Whether mentoring is a calling or a choice, you’re new to it or a seasoned veteran, or you’re in a formal program of your own, 10 Steps to Successful Mentoring is the resource you’ll return to again and again. Drawing on more than 20 years of experience with mentors, Wendy Axelrod delves into proven approaches to use in your workplace.


Axelrod covers topics such as understanding mentees, mentoring techniques, building relationships, and more. You will be able to become the best possible mentor, and deliver memorable experiences to your mentees and create a lasting legacy through this book. 

5. The Elements of Mentoring: 75 Practices of Master Mentors by W. Brad Johnson and Charles R. Ridley

This comprehensive, easily laid out guide is a must-have for any mentors or individuals looking to get into mentoring. W. Brad Johnson and Charles R. Ridley look into existing research on mentoring and pull the top 75 truths from master mentors that you can implement into your workplace.


Throughout this guide they cover what excellent mentors do, what makes an excellent mentor, how to set up a successful mentor-mentee relationship, how to work through problems that develop between mentoring pairs, how to mentor with cultural humility and in diverse mentorships, and what it means to mentor with integrity. This concise approach shows the value in helping to create success for individuals committed to helping others achieve more. 
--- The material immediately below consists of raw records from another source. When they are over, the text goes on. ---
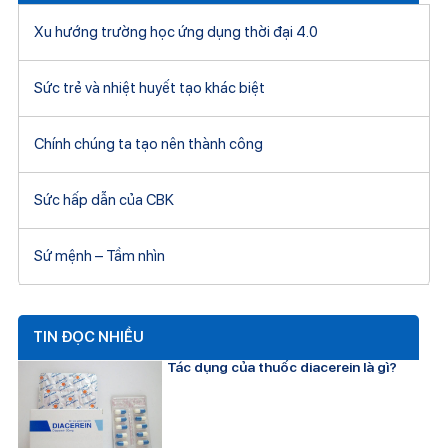
Xu hướng trường học ứng dụng thời đại 4.0
Sức trẻ và nhiệt huyết tạo khác biệt
Chính chúng ta tạo nên thành công
Sức hấp dẫn của CBK
Sứ mệnh – Tầm nhìn
TIN ĐỌC NHIỀU
Tác dụng của thuốc diacerein là gì?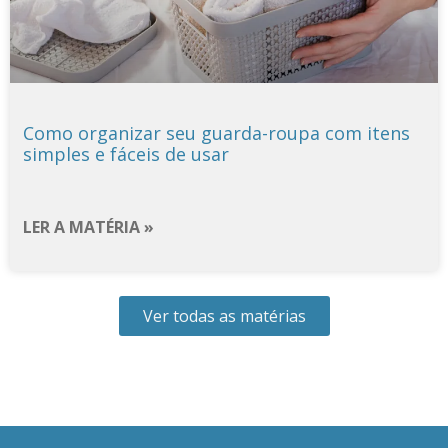
Como organizar seu guarda-roupa com itens
simples e fáceis de usar
LER A MATÉRIA »
Ver todas as matérias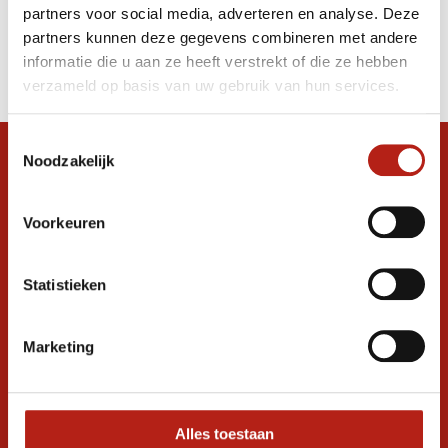
partners voor social media, adverteren en analyse. Deze
Producten
partners kunnen deze gegevens combineren met andere
informatie die u aan ze heeft verstrekt of die ze hebben
Filter
verzameld op basis van uw gebruik van hun services.
Sorteren op
Toestemmingsselectie
Noodzakelijk
Snel antwoord op je vraag?
Stel je vraag in de chat, en we helpen je
graag verder. 24/7
Voorkeuren
Volg ons
Statistieken
Marketing
Ontvang de nieuwste aanbiedingen en
promoties
Inschrijven voor
korting
Alles toestaan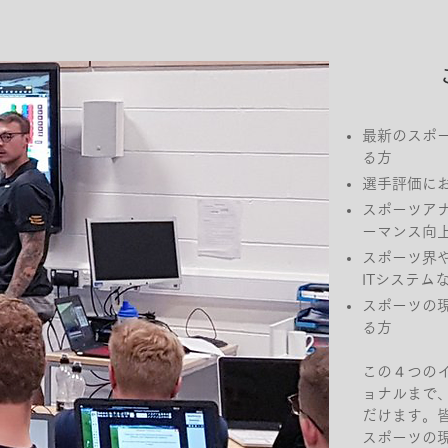
最新のスポ
る方
選手評価に
スポーツア
ーマンス向
スポーツ界
IT
システム
スポーツの
る方
この４つの
ョナルまで
だけます。
スポーツの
6. Help Them Grow or Watch Them Go: Career Conversations Organizations Need and Employees Want by Beverly Kaye and Julie Winkle Giulioni

If you are looking on how to get started one conversation at a time, Help Them Grow or Watch Them Go lays out the best ways for driving employee retention, engagement, productivity, and results by starting with frequent, short conversations with employees. These conversations about themselves, their goals, and the business can be seamlessly integrated into the normal course of business.


Beverly Kaye and Julie Winkle Giulioni focus on three types of conversations with employees that will ultimately help them become more aware of their strengths, weaknesses, and interests; point out where their organization and their industry are headed; and help them pull all of that together to create forward momentum. This easy to implement book proves that careers are best developed one conversation at a time. 

7. The Coaching Habit: Say Less, Ask More & Change the Way You Lead Forever by Michael Bungay Stanier

The Coaching Habit shows how effective coaching and mentoring should be an essential skill for leaders. In this inspiring book, Michael Stanier shares seven transformative questions to demonstrate how- by saying less and asking more- you can develop coaching methods that produce great results.


Stanier introduces an innovative take on the traditional how-to manual by giving you the insider information with research based in neuroscience and behavioral economics combined with easy to implement training tools. He shows how coaching can become a regular, informal part of your day so managers and their teams can have more of an impact. 

8. Bridging Differences for Better Mentoring: Lean Forward, Learn, Leverage by Lisa Z. Fain and Lois J. Zachary

This comprehensive guide helps mentors and mentees bridge the gap between and among cultures in the workplace leading to meaningful relationships. Lisa Fain and Lois Zachary put an emphasis on the power of mentoring and its ability to not only create these meaningful relationships, but also further professional development and increase engagement and retention within your organization.


Bridging Differences for Better Mentoring offers an array of accessible tools and strategies designed to help you increase your self-awareness and prepare you to embrace and leverage differences in your mentoring relationships. This evidence-based, practical guide helps mentors develop the level of cultural competency needed to bridge differences while putting an emphasis on authenticity. The ultimate purpose of this book is to help the mentor and mentee make a genuine connection and learn from each other.